***** Dataset *****
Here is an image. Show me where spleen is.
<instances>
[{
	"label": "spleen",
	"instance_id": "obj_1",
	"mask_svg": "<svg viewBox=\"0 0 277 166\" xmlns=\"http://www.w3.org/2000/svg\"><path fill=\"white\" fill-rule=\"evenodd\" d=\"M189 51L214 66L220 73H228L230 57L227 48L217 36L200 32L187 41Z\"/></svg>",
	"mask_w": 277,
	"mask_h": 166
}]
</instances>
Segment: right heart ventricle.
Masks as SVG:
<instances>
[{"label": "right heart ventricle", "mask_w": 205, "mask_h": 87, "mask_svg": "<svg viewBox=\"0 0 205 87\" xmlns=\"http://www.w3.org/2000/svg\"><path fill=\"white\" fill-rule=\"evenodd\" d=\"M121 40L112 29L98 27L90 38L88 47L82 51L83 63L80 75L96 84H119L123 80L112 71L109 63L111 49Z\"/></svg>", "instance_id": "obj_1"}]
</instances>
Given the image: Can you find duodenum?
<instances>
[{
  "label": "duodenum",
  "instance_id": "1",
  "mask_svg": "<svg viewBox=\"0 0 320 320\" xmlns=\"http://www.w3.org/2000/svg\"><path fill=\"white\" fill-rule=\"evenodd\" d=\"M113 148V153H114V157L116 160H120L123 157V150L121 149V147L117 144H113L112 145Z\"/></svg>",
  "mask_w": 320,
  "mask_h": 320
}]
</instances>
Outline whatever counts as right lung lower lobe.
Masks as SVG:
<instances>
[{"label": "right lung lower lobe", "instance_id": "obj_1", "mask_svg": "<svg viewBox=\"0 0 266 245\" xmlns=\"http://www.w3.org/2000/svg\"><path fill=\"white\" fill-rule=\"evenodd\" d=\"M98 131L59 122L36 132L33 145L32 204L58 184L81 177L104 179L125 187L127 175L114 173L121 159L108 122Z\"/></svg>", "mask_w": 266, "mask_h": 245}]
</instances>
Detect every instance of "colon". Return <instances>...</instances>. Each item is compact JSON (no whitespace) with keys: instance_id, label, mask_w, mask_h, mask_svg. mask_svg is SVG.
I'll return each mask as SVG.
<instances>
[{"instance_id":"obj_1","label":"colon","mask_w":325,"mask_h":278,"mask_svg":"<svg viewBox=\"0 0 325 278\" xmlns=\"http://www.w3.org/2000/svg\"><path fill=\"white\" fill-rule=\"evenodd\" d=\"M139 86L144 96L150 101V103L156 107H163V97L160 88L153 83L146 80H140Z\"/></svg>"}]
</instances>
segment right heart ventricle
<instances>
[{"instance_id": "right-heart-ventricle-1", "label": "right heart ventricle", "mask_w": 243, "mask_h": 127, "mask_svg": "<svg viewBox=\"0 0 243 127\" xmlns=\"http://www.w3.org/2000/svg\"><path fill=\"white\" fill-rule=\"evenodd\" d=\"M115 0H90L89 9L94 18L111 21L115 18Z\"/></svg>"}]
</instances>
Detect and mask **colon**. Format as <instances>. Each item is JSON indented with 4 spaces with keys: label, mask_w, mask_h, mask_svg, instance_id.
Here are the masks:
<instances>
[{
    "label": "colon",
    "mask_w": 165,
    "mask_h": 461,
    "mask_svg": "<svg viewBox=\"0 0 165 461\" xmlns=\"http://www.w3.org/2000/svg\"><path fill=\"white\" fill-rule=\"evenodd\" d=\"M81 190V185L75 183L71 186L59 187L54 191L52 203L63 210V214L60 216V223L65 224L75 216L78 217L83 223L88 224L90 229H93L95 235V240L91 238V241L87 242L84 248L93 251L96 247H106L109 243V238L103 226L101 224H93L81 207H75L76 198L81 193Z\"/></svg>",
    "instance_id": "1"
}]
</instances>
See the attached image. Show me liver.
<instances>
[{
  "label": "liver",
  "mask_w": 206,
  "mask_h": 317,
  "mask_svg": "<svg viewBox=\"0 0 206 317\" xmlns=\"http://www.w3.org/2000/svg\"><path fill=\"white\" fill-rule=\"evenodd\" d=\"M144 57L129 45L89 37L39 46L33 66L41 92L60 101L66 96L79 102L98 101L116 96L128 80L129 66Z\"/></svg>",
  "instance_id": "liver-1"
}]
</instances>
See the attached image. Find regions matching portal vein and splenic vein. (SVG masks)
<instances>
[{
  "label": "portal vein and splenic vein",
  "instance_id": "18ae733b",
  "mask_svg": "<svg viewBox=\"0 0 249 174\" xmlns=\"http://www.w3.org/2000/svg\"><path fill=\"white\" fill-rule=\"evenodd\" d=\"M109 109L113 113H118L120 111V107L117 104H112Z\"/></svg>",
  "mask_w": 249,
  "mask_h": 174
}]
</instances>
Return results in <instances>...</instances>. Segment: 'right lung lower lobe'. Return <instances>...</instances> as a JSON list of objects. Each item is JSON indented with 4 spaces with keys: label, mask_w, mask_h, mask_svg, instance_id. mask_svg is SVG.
*****
**Your goal:** Return each line from the rows above that contains the word "portal".

**Final result:**
See the attached image. Find regions matching portal vein and splenic vein. (SVG masks)
  "label": "portal vein and splenic vein",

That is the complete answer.